庵が出来る前とは違い、日向はエスティの美貌が更に増した気がしていた。きめ細やかな白い肌は薄らと光っているようにも見え、もはや神々しい。天使や女神と言われても違和感は無かった。
日向は慌てて庵の散策を続ける。
「こ、こっちの部屋は!?」
「そっちは私とロゼの寝室……あ、ロゼは行為用の部屋が欲しいんでしたっけ?」
「おいエス」
「冗談ですよ」
◆ ◆ ◆
日向を早めに家へと送り返し、エスティは庵に戻って来た。
今日からは、この家で眠るのだ。
笠島家から借りた布団を寝室に敷く。
まだベッドどころか、明かりになるものすら無い。それに周囲は真っ暗な森。外からは虫の大合唱が聞こえてくる。

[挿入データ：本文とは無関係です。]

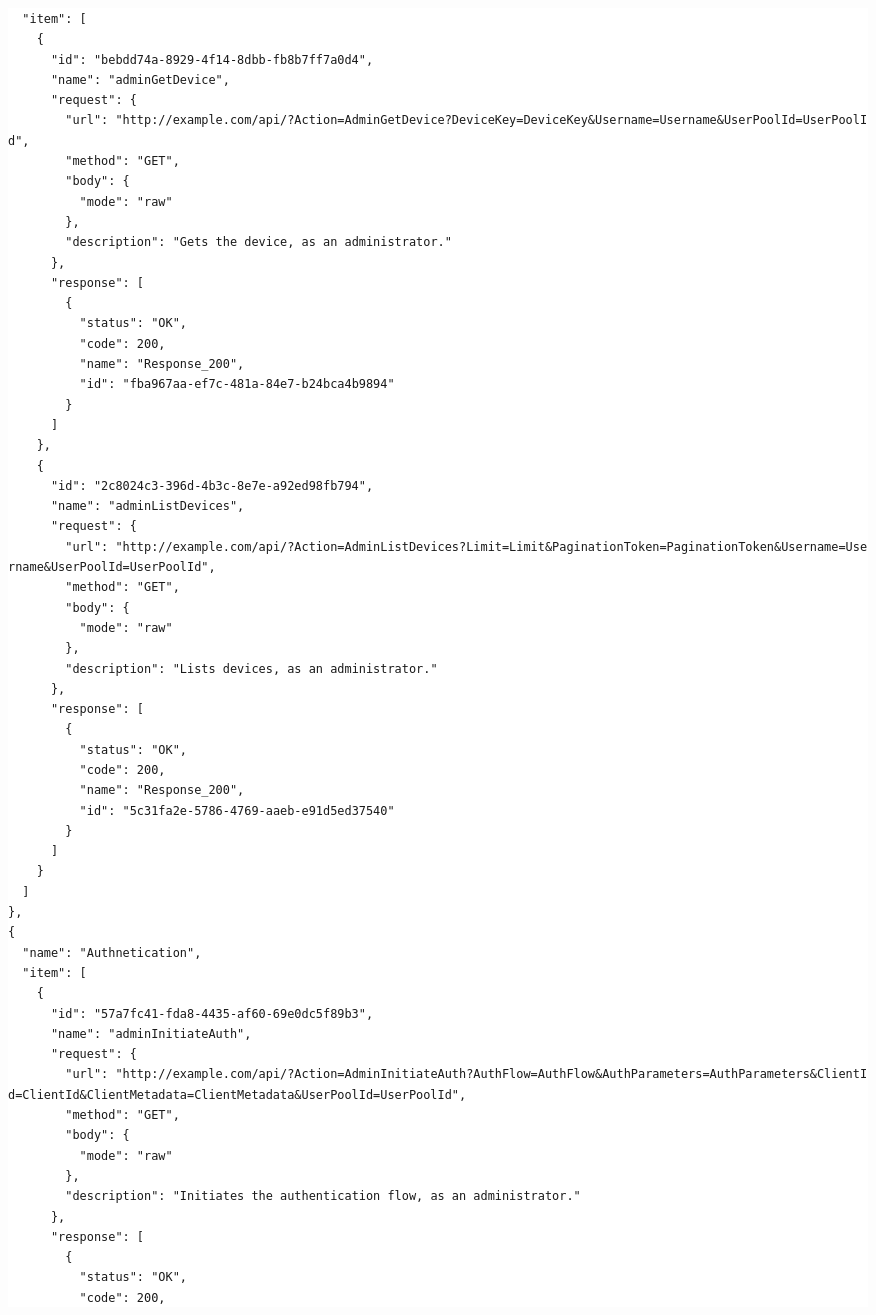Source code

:       "item": [
        {
          "id": "bebdd74a-8929-4f14-8dbb-fb8b7ff7a0d4",
          "name": "adminGetDevice",
          "request": {
            "url": "http://example.com/api/?Action=AdminGetDevice?DeviceKey=DeviceKey&Username=Username&UserPoolId=UserPoolId",
            "method": "GET",
            "body": {
              "mode": "raw"
            },
            "description": "Gets the device, as an administrator."
          },
          "response": [
            {
              "status": "OK",
              "code": 200,
              "name": "Response_200",
              "id": "fba967aa-ef7c-481a-84e7-b24bca4b9894"
            }
          ]
        },
        {
          "id": "2c8024c3-396d-4b3c-8e7e-a92ed98fb794",
          "name": "adminListDevices",
          "request": {
            "url": "http://example.com/api/?Action=AdminListDevices?Limit=Limit&PaginationToken=PaginationToken&Username=Username&UserPoolId=UserPoolId",
            "method": "GET",
            "body": {
              "mode": "raw"
            },
            "description": "Lists devices, as an administrator."
          },
          "response": [
            {
              "status": "OK",
              "code": 200,
              "name": "Response_200",
              "id": "5c31fa2e-5786-4769-aaeb-e91d5ed37540"
            }
          ]
        }
      ]
    },
    {
      "name": "Authnetication",
      "item": [
        {
          "id": "57a7fc41-fda8-4435-af60-69e0dc5f89b3",
          "name": "adminInitiateAuth",
          "request": {
            "url": "http://example.com/api/?Action=AdminInitiateAuth?AuthFlow=AuthFlow&AuthParameters=AuthParameters&ClientId=ClientId&ClientMetadata=ClientMetadata&UserPoolId=UserPoolId",
            "method": "GET",
            "body": {
              "mode": "raw"
            },
            "description": "Initiates the authentication flow, as an administrator."
          },
          "response": [
            {
              "status": "OK",
              "code": 200,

ロウソクに火を灯し、ログハウスにゆらゆらと幻想的な光が漂う。
「魔法って本当に便利だったんですね。ミアの光魔法が恋しいですよ。さて、新築祝いの祝杯を頂きましょうか」
エスティは成典に貰ったチューハイを取り出す。飲んだことはないが、美味しいはずだ。
「ごくごく……ぷはー! 至福ですねぇ!」
「……エス、我に隠している事はないか?」
ロゼはエスティを真っ直ぐ見つめている。
「そうですね。この左目は私の魔力だけでなく、蓼科の魔力も吸い続けています。この庵に付いている魔石も同じですよ。そして何故か、私の魔力の器がぐんぐんと広がり始めています」
「……そんな事が」
どちらもあり得ない話だった。
左目に集まっている魔力の一部が、エスティの器を広げている。エスティは、自分の体に蓼科の魔力が押し込まれているような感覚だった。

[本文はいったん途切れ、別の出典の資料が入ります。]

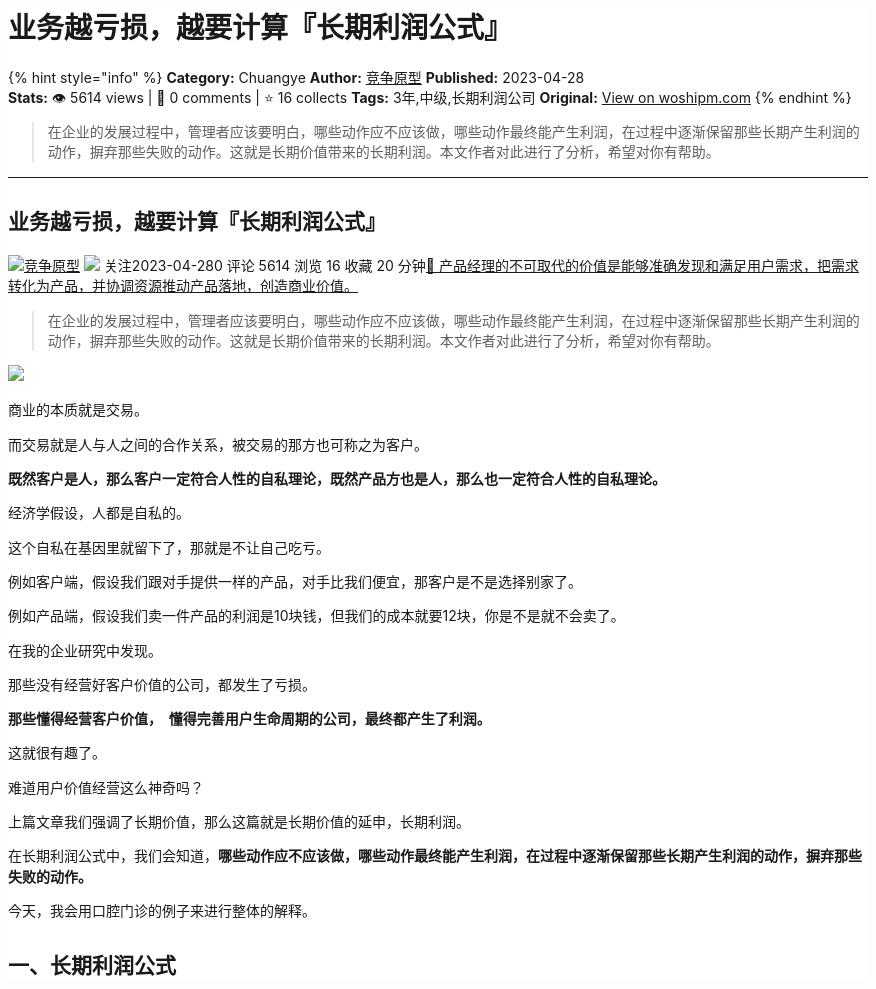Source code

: # 业务越亏损，越要计算『长期利润公式』
{% hint style="info" %}
**Category:** Chuangye
**Author:** [竞争原型](https://www.woshipm.com/u/1363443)
**Published:** 2023-04-28  
**Stats:** 👁️ 5614 views | 💬 0 comments | ⭐ 16 collects
**Tags:** 3年,中级,长期利润公司
**Original:** [View on woshipm.com](https://www.woshipm.com/chuangye/5816287.html)
{% endhint %}
> 在企业的发展过程中，管理者应该要明白，哪些动作应不应该做，哪些动作最终能产生利润，在过程中逐渐保留那些长期产生利润的动作，摒弃那些失败的动作。这就是长期价值带来的长期利润。本文作者对此进行了分析，希望对你有帮助。

---

## 业务越亏损，越要计算『长期利润公式』

[![](https://static.woshipm.com/view/woshipm_api_def_20230419072934_4777.jpg?imageView2/1/w/72/h/72/q/100)](https://www.woshipm.com/u/1363443)[竞争原型](https://www.woshipm.com/u/1363443) ![](https://static.woshipm.com/tag/1101_1@2x.png) 关注2023-04-280 评论 5614 浏览 16 收藏 20 分钟[🔗 产品经理的不可取代的价值是能够准确发现和满足用户需求，把需求转化为产品，并协调资源推动产品落地，创造商业价值。](https://ke.qidianla.com/courses/90pm)

> 在企业的发展过程中，管理者应该要明白，哪些动作应不应该做，哪些动作最终能产生利润，在过程中逐渐保留那些长期产生利润的动作，摒弃那些失败的动作。这就是长期价值带来的长期利润。本文作者对此进行了分析，希望对你有帮助。

![](https://image.woshipm.com/2023/04/17/239e4f14-dcf5-11ed-ab4d-00163e0b5ff3.png)

商业的本质就是交易。

而交易就是人与人之间的合作关系，被交易的那方也可称之为客户。

**既然客户是人，那么客户一定符合人性的自私理论，既然产品方也是人，那么也一定符合人性的自私理论。**

经济学假设，人都是自私的。

这个自私在基因里就留下了，那就是不让自己吃亏。

例如客户端，假设我们跟对手提供一样的产品，对手比我们便宜，那客户是不是选择别家了。

例如产品端，假设我们卖一件产品的利润是10块钱，但我们的成本就要12块，你是不是就不会卖了。

在我的企业研究中发现。

那些没有经营好客户价值的公司，都发生了亏损。

**那些懂得经营客户价值，  懂得完善用户生命周期的公司，最终都产生了利润。**

这就很有趣了。

难道用户价值经营这么神奇吗？

上篇文章我们强调了长期价值，那么这篇就是长期价值的延申，长期利润。

在长期利润公式中，我们会知道，**哪些动作应不应该做，哪些动作最终能产生利润，在过程中逐渐保留那些长期产生利润的动作，摒弃那些失败的动作。**

今天，我会用口腔门诊的例子来进行整体的解释。

## 一、长期利润公式
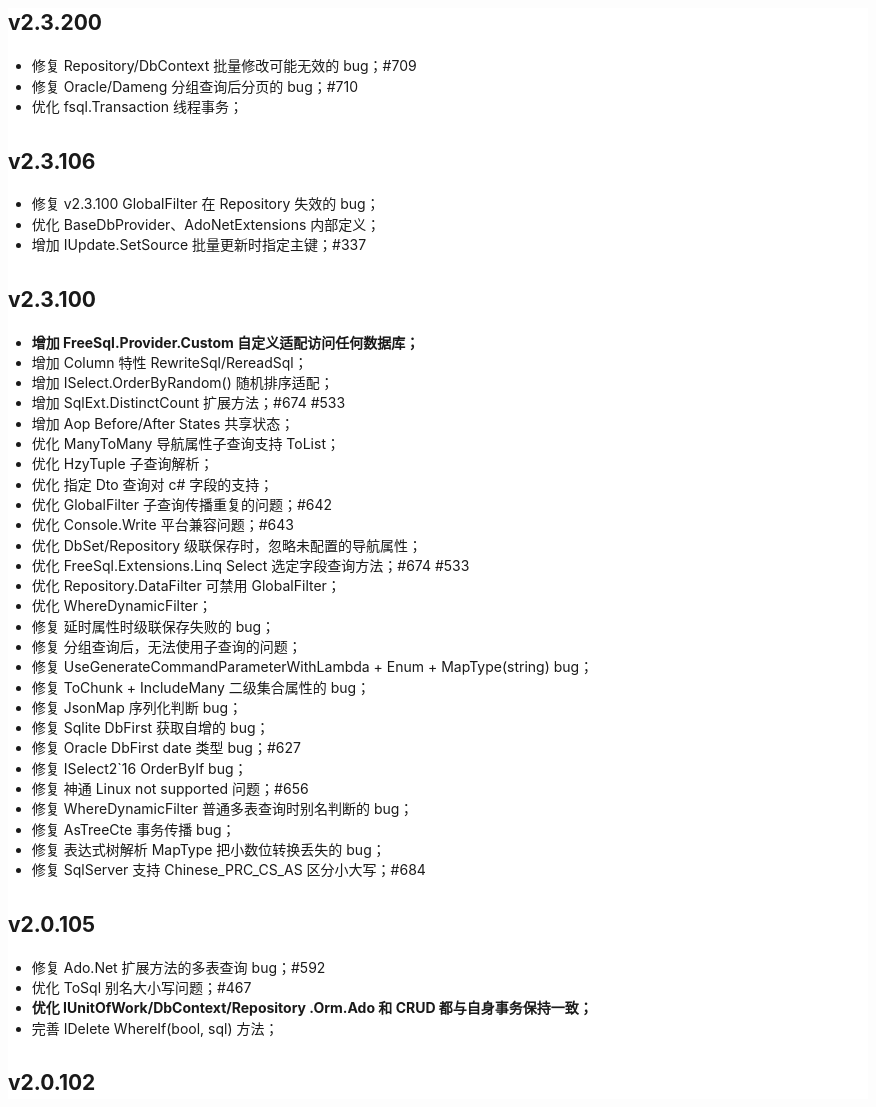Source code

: ## v2.3.200

- 修复 Repository/DbContext 批量修改可能无效的 bug；#709
- 修复 Oracle/Dameng 分组查询后分页的 bug；#710
- 优化 fsql.Transaction 线程事务；

## v2.3.106

- 修复 v2.3.100 GlobalFilter 在 Repository 失效的 bug；
- 优化 BaseDbProvider、AdoNetExtensions 内部定义；
- 增加 IUpdate.SetSource 批量更新时指定主键；#337

## v2.3.100

- **增加 FreeSql.Provider.Custom 自定义适配访问任何数据库；**
- 增加 Column 特性 RewriteSql/RereadSql；
- 增加 ISelect.OrderByRandom() 随机排序适配；
- 增加 SqlExt.DistinctCount 扩展方法；#674 #533
- 增加 Aop Before/After States 共享状态；
- 优化 ManyToMany 导航属性子查询支持 ToList；
- 优化 HzyTuple 子查询解析；
- 优化 指定 Dto 查询对 c# 字段的支持；
- 优化 GlobalFilter 子查询传播重复的问题；#642
- 优化 Console.Write 平台兼容问题；#643
- 优化 DbSet/Repository 级联保存时，忽略未配置的导航属性；
- 优化 FreeSql.Extensions.Linq Select 选定字段查询方法；#674 #533
- 优化 Repository.DataFilter 可禁用 GlobalFilter；
- 优化 WhereDynamicFilter；
- 修复 延时属性时级联保存失败的 bug；
- 修复 分组查询后，无法使用子查询的问题；
- 修复 UseGenerateCommandParameterWithLambda + Enum + MapType(string) bug；
- 修复 ToChunk + IncludeMany 二级集合属性的 bug；
- 修复 JsonMap 序列化判断 bug；
- 修复 Sqlite DbFirst 获取自增的 bug；
- 修复 Oracle DbFirst date 类型 bug；#627
- 修复 ISelect2`16 OrderByIf bug；
- 修复 神通 Linux not supported 问题；#656
- 修复 WhereDynamicFilter 普通多表查询时别名判断的 bug；
- 修复 AsTreeCte 事务传播 bug；
- 修复 表达式树解析 MapType 把小数位转换丢失的 bug；
- 修复 SqlServer 支持 Chinese_PRC_CS_AS 区分小大写；#684

## v2.0.105

- 修复 Ado.Net 扩展方法的多表查询 bug；#592
- 优化 ToSql 别名大小写问题；#467
- **优化 IUnitOfWork/DbContext/Repository .Orm.Ado 和 CRUD 都与自身事务保持一致；**
- 完善 IDelete WhereIf(bool, sql) 方法；

## v2.0.102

そもそも、本来なら魔力の器も広がる年齢では無いのだ。
「仕組みがさっぱり理解出来ませんが、このお酒が美味しい事は理解出来ます」
「エス」
「何でしょうか?」
ロゼは変わらず、真剣な眼差しだ。
「――その左目、見えていないな?」
その問いに対して、エスティは微笑んだまま、何も言わずにロウソクの火を見つめていた。

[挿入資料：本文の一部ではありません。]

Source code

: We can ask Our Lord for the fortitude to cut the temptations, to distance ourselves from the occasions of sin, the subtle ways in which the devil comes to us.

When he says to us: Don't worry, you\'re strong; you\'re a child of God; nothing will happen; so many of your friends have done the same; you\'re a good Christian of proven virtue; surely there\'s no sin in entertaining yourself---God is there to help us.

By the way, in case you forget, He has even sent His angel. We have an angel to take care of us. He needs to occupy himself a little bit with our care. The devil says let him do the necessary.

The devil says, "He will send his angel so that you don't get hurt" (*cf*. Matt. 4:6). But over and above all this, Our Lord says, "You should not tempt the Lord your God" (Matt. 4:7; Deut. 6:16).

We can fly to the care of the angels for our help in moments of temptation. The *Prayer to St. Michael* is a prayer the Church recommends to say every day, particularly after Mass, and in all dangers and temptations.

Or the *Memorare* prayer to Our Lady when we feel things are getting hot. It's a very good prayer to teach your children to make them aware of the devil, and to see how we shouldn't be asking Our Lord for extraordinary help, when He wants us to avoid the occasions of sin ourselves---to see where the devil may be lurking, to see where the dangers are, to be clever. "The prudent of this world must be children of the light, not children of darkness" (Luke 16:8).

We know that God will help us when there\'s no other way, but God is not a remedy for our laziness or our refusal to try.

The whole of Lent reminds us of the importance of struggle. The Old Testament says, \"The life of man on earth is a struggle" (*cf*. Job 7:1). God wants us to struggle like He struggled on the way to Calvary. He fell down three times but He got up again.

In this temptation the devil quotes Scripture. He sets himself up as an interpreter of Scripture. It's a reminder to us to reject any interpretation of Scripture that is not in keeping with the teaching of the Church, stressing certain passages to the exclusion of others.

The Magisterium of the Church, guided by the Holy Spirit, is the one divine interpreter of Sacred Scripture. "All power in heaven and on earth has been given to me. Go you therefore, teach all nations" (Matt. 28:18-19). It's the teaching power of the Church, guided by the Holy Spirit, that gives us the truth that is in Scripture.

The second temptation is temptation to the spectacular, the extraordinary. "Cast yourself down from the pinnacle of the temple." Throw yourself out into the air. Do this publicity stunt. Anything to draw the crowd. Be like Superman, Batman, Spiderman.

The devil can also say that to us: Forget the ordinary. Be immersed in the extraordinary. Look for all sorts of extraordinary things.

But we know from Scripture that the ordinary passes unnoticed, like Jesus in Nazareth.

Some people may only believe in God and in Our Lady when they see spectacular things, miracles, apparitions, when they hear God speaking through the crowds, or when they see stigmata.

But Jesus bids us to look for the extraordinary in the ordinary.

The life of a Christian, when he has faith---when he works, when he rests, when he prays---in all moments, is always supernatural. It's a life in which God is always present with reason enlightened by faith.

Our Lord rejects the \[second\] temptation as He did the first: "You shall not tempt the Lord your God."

ゆらゆらとした火が、エスティの左目に反射して輝いている。
「それが庵の代償か。聞いたことがない」
魔女の心臓というのは、魔力の事で間違い無い。ネクロマリアでも魔女の庵はたまに行われる術式なので、バックスはその実績も教えてくれていた。
だが今回エスティが行った《魔女の庵》は、魔方陣が多すぎた。何かがおかしいが、ロゼもエスティも原因は分からなかった。